> [Assigned task]
Could you find every line in the entries below that holds the word "LIST" and copy it?

╭─ Data

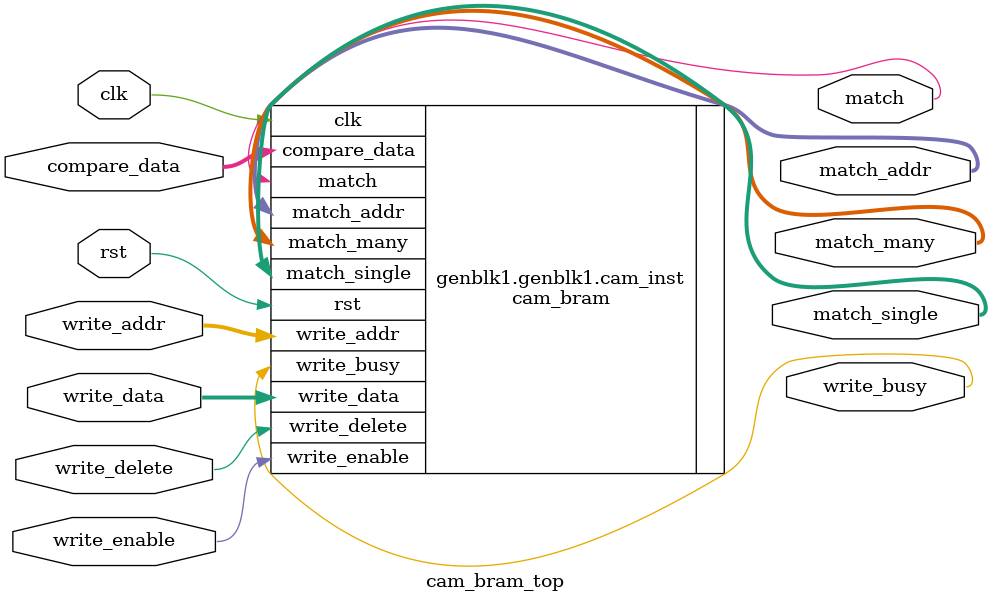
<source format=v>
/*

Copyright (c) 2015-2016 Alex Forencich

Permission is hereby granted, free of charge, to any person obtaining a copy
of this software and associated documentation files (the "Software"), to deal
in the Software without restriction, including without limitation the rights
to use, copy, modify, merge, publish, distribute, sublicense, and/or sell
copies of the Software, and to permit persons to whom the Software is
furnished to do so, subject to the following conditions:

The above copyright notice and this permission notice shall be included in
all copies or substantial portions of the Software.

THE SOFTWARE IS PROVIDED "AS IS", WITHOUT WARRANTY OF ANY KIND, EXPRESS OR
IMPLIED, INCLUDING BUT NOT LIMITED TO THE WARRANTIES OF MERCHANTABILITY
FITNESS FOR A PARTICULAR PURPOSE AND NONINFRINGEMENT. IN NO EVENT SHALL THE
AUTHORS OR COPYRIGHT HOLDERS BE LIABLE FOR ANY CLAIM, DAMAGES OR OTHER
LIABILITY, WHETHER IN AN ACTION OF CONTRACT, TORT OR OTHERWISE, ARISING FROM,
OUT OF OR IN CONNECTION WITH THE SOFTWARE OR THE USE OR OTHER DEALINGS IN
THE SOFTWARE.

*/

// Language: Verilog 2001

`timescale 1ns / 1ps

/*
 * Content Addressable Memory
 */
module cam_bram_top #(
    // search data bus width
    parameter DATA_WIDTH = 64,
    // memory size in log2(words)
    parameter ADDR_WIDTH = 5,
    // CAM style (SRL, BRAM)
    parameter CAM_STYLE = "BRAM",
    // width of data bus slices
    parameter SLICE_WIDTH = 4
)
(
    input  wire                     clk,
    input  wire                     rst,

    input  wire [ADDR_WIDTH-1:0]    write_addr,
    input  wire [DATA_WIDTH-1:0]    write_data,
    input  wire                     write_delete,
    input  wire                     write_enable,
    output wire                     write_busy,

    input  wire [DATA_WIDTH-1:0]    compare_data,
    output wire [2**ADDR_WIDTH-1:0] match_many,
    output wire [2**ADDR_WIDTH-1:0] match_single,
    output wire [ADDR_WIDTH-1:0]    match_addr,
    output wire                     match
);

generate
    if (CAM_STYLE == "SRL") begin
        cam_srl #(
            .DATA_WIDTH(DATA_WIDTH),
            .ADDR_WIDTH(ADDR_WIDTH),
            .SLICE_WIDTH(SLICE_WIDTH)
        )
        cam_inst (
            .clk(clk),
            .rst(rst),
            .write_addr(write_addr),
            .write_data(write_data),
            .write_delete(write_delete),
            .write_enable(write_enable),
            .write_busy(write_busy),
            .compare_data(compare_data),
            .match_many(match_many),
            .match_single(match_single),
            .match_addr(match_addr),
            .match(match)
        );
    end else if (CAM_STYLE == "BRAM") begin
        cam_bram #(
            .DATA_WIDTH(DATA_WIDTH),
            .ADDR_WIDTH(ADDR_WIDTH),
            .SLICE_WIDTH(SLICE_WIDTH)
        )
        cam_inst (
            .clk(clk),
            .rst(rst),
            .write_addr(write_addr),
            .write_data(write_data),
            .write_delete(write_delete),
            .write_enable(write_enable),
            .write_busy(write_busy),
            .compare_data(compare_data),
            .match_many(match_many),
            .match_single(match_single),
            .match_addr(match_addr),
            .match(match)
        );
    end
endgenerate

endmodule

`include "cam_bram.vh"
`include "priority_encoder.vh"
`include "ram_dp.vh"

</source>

╰─
╭─ Data

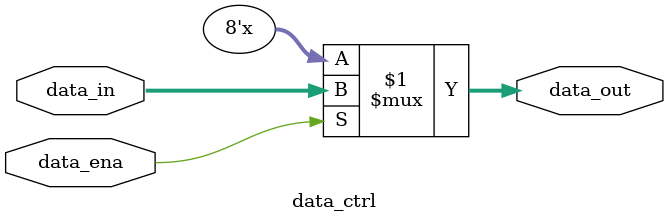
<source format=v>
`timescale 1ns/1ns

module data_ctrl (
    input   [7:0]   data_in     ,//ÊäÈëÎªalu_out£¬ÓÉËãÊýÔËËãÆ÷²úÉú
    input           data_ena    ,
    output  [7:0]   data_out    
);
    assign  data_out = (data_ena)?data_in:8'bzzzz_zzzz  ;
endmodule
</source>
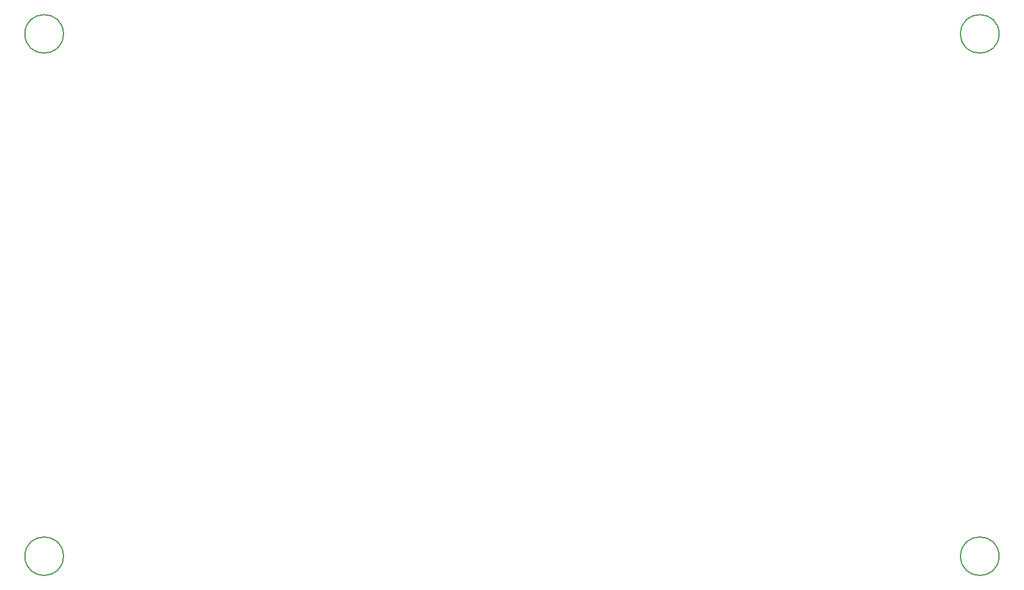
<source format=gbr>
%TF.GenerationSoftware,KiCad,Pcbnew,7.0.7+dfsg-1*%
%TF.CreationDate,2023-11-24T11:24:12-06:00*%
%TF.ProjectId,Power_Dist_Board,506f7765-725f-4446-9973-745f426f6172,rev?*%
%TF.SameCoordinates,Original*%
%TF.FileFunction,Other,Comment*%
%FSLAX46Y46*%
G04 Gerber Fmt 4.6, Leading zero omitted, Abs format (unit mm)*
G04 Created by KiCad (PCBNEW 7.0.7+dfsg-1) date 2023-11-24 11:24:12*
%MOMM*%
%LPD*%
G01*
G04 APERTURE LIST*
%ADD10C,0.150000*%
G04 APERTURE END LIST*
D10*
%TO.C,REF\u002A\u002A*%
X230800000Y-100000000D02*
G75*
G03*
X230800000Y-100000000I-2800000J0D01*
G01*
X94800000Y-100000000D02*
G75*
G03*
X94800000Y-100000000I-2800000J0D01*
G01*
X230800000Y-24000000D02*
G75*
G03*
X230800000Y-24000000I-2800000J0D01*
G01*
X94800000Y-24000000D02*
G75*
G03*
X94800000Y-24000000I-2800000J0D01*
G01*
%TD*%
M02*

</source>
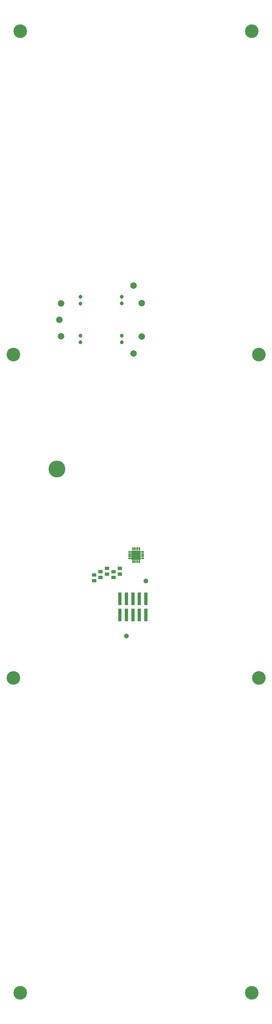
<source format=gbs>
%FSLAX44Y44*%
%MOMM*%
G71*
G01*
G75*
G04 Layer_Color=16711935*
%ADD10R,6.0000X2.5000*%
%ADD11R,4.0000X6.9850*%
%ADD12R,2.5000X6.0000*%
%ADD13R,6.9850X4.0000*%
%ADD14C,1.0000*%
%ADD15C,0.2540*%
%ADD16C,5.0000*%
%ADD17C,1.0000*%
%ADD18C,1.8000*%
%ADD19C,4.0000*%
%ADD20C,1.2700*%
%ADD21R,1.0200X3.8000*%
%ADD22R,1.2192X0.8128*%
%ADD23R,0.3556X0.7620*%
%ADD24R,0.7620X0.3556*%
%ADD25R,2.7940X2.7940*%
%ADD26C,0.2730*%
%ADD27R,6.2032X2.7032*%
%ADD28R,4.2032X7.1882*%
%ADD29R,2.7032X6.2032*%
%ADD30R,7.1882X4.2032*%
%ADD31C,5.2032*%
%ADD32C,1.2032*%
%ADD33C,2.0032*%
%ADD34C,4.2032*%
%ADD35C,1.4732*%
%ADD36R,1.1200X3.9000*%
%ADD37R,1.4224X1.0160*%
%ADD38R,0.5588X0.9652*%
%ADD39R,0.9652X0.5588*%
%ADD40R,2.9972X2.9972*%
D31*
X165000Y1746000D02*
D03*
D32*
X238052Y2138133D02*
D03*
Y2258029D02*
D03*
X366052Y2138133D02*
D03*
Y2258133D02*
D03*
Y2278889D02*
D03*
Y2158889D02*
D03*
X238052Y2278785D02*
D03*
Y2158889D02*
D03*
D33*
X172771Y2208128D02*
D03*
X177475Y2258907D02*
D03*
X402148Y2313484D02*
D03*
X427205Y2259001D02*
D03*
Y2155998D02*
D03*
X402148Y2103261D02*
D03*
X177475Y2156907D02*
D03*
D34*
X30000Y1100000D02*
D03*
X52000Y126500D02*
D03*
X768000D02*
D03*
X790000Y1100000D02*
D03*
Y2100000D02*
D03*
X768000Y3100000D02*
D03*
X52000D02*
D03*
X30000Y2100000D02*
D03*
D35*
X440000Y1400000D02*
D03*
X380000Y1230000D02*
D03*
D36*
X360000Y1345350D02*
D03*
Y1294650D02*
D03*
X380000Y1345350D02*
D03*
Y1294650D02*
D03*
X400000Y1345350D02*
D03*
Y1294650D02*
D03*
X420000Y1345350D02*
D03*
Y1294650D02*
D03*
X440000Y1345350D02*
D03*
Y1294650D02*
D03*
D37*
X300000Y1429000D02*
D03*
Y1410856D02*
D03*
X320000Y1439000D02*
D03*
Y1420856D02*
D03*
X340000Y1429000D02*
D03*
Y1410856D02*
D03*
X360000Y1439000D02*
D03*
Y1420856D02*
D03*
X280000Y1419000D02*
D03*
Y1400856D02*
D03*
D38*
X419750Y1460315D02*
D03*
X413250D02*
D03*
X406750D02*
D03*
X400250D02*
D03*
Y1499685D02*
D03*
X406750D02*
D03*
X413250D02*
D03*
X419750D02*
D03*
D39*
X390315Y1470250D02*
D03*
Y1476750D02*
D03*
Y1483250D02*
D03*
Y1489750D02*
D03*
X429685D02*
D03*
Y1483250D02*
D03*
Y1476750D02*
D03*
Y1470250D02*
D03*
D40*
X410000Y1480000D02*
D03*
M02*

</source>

╰─

> [Result of this exercise]
G04 APERTURE LIST*
G04 APERTURE END LIST*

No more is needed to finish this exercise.